Hydrogen-bonded networks formed from tri- and tetra-substituted adamantanes bearing dimethoxyphenol moieties and their 1,3,5-trinitrobenzene complexes via charge-transfer interactions

Abstract

Adamantane derivatives represent valuable scaffolds for the generation of interesting supramolecular architectures in the crystalline state because of their high symmetry and the facile attachment of functional groups. Tri- and tetrasubstituted adamantanes with dimethoxyphenol moieties were designed and prepared as novel hydrogen-bonded (H-bonded) electron-donor molecules with the aim of introducing donor–acceptor interactions into the H-bonded structures. Single-crystal X-ray analysis of ternary molecules based on adamantane (1) revealed the creation of one-dimensional (1D) ladders through H-bonding between methoxy and hydroxyl groups of dimethoxyphenol units. Individual ladders assembled into three-dimensional (3D) networks via multiple C–H⋯O interactions. In the crystals of tetrasubstituted adamantane (2), H-bonded 1D polymers composed of a cyclic framework were produced, which were aligned into a 3D network structure through C–H⋯O interactions.
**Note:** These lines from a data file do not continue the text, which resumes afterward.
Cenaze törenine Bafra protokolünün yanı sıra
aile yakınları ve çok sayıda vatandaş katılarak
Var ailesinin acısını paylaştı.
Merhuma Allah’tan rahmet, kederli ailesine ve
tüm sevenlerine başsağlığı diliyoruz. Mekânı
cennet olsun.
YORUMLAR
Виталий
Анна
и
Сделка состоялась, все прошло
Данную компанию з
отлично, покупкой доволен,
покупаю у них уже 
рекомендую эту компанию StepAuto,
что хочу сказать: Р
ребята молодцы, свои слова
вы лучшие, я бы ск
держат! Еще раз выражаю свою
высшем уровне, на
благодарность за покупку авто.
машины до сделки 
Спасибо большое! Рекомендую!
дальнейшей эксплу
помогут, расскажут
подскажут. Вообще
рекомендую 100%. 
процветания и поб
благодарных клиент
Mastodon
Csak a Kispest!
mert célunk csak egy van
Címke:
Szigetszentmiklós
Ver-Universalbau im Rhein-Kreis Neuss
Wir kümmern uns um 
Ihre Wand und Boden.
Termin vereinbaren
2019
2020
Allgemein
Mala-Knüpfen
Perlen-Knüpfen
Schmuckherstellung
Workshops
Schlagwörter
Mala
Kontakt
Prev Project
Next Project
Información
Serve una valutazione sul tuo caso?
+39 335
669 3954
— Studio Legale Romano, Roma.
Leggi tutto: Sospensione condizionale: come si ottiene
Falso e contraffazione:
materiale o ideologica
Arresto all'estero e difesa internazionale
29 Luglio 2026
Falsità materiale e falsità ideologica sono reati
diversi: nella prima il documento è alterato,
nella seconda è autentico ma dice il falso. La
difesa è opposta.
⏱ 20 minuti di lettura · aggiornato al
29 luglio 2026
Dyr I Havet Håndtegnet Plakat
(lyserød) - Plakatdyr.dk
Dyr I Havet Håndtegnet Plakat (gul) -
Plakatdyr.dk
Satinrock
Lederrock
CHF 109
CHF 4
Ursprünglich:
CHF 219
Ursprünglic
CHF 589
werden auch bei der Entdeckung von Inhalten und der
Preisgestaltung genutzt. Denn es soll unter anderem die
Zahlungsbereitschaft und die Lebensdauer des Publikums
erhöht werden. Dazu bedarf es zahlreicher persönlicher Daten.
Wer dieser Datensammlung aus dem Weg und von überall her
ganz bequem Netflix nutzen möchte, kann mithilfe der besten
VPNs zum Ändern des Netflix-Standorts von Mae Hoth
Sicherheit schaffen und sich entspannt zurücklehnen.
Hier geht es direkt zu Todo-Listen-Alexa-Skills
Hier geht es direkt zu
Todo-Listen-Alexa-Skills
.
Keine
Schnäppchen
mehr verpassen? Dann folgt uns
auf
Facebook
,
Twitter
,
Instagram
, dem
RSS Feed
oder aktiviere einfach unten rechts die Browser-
In the 1,3,5-trinitrobenzene (3) charge-transfer complex of trisubstituted adamantane, infinite H-bonded two-dimensional (2D) sheets were sustained by the formation of multiple H-bonds. The 2D sheets were observed to stack with guest molecules via charge-transfer interactions. The complexation of 3 with 2 led to the formation of H-bonded 2D sheets possessing two types of cavities, which were intermolecularly interdigitated via donor–acceptor interactions, resulting in the construction of a 3D network structure.